Comme de montrer l'action d'un organisme sur la longue durée, qu'il lutte contre le chômage ou la faim en Somalie. Mais je voudrais demander à Denis Viénot : n'avez-vous pas le sentiment aussi qu'un ministre des Affaires humanitaires exerce un peu votre métier au gouvernement ? Et est-ce bien au gouvernement de faire ce métier ?

- Je connais bien Bernard Kouchner*. Nous avons souvent travaillé ensemble... Je crois que dans la société française, il joue aujourd'hui un rôle de « bulldozer » indispensable. Mais derrière un bulldozer, il faut aussi des terrassiers ! Bernard Kouchner a bien fait prendre conscience au monde politique et à la société française de certaines urgences. Il nous a beaucoup aidés dans ce rôle nécessaire de médiatisation.
* A la date de l'enregistrement de cette émission, B. Kouchner était encore au gouvernement.

P.-L.S. - Est-ce pourtant le rôle d'un ministre d'émouvoir ? N'est-ce pas plutôt de faire, d'agir ? C'est tout le débat. Qui doit mener l'action humanitaire ? Quatre par­tenaires sont en cause à mon sens : les sinistrés, toutes les personnes en difficulté en France ou dans le tiers monde ; les États ; les organisations internationales comme l'ONU avec le Haut Commissariat aux Réfugiés et les ONG qui restent minoritaires, complémentaires dans l'action. Le tout est de savoir comment répartir les rôles entre les ini­tiatives privées et celles qui relèvent du politique. Que les États fassent de l'action humanitaire c'est bien, que les ONG collaborent avec eux c'est bien aussi... Mais les États sont d'abord là pour faire de la politique !

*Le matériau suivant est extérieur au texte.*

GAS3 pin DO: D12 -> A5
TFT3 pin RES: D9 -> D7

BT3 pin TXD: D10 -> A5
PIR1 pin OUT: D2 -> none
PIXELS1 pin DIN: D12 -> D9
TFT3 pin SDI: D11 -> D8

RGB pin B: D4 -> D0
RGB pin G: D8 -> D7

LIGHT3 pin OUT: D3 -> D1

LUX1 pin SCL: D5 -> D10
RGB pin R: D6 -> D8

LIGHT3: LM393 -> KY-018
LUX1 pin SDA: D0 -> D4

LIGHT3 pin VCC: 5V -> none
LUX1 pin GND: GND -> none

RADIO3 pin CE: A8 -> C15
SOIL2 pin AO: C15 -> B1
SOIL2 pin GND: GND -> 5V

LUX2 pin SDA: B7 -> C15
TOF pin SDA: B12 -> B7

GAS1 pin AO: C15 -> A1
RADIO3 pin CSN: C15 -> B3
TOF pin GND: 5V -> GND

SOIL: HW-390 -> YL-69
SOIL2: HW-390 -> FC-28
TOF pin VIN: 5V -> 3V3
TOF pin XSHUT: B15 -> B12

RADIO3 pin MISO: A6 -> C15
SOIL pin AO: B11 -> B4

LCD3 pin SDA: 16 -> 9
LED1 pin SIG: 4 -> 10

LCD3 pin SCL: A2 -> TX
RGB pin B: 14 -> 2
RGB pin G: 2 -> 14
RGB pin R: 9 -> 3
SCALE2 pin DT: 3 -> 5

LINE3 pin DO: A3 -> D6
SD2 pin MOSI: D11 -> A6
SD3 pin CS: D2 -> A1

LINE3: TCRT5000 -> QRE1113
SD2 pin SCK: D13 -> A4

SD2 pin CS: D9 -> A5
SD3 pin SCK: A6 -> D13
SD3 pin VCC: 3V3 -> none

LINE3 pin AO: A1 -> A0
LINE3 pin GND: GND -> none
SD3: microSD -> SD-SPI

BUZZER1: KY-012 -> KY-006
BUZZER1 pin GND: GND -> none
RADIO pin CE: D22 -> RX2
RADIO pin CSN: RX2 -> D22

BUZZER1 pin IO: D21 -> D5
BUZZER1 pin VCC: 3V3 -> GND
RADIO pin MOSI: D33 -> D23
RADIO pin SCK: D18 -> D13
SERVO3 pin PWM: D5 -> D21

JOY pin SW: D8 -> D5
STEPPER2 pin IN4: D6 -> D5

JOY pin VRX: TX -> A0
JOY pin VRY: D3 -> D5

- Quittons un peu votre activité professionnelle, Denis Viénot, et venons-en à votre « coup de cœur ». Vous êtes un passionné de montagne, et vous avez beaucoup d'administration pour cette nouvelle génération d'alpinistes qui grimpent sans cordes, seuls, et défient les lois de l'équilibre, Vous admirez particulièrement Christophe Profit. Qu'est-ce qui vous attire en montagne ? La lutte contre soi-même, le dépassement personnel ?

- C'est d'abord un terrain d'aventures et de jeu extraordinaire ! Et l'espace où l'on peut expérimenter ses propres limites. En regardant Christophe Profit, je suis plein d'admiration et en même temps un peu effrayé par de telles performances.

- Vous n'avez pas envie de le suivre ?

- Si, d'une certaine manière. Christophe Profit est guide de montagne, moi je fais des courses plus modestes, je ne suis pas un grand montagnard. J'aime bien partir avec les guides : nous vivons ensemble une forme de solidarité humaine, d'aventure partagée. Le geste le plus simple prend un sens nouveau et offre la possibilité de se dépasser, d'aller de l'avant. La montagne propose au fond une sorte d'épreuve de vérité par rapport à soi-même.